- **WORK ITEM**: Write out every line of all the items below word for word, leaving out the pictures.

[Recorded data]
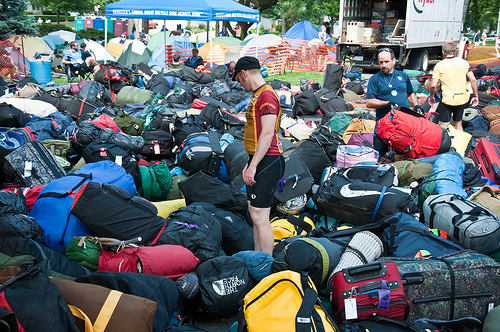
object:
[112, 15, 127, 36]
potties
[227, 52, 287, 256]
man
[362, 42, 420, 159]
man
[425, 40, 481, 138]
man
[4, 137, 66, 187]
duffel bags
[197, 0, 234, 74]
tent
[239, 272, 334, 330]
bag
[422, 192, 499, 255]
bag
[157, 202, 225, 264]
bag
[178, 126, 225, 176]
bag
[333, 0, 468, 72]
truck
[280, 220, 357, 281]
house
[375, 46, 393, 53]
sunglasses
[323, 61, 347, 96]
bag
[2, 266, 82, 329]
bag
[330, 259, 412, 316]
bag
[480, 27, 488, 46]
person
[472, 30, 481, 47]
person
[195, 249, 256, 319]
bags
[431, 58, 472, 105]
yellow shirt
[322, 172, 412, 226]
bag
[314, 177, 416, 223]
snow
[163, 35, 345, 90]
fence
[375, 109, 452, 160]
bag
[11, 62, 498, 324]
ground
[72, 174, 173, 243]
luggage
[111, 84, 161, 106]
luggage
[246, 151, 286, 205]
shorts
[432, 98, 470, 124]
shorts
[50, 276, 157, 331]
bag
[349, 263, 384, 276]
handle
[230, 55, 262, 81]
hat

- **FINISHED TASK**:
object:
[112, 15, 127, 36]
potties
[227, 52, 287, 256]
man
[362, 42, 420, 159]
man
[425, 40, 481, 138]
man
[4, 137, 66, 187]
duffel bags
[197, 0, 234, 74]
tent
[239, 272, 334, 330]
bag
[422, 192, 499, 255]
bag
[157, 202, 225, 264]
bag
[178, 126, 225, 176]
bag
[333, 0, 468, 72]
truck
[280, 220, 357, 281]
house
[375, 46, 393, 53]
sunglasses
[323, 61, 347, 96]
bag
[2, 266, 82, 329]
bag
[330, 259, 412, 316]
bag
[480, 27, 488, 46]
person
[472, 30, 481, 47]
person
[195, 249, 256, 319]
bags
[431, 58, 472, 105]
yellow shirt
[322, 172, 412, 226]
bag
[314, 177, 416, 223]
snow
[163, 35, 345, 90]
fence
[375, 109, 452, 160]
bag
[11, 62, 498, 324]
ground
[72, 174, 173, 243]
luggage
[111, 84, 161, 106]
luggage
[246, 151, 286, 205]
shorts
[432, 98, 470, 124]
shorts
[50, 276, 157, 331]
bag
[349, 263, 384, 276]
handle
[230, 55, 262, 81]
hat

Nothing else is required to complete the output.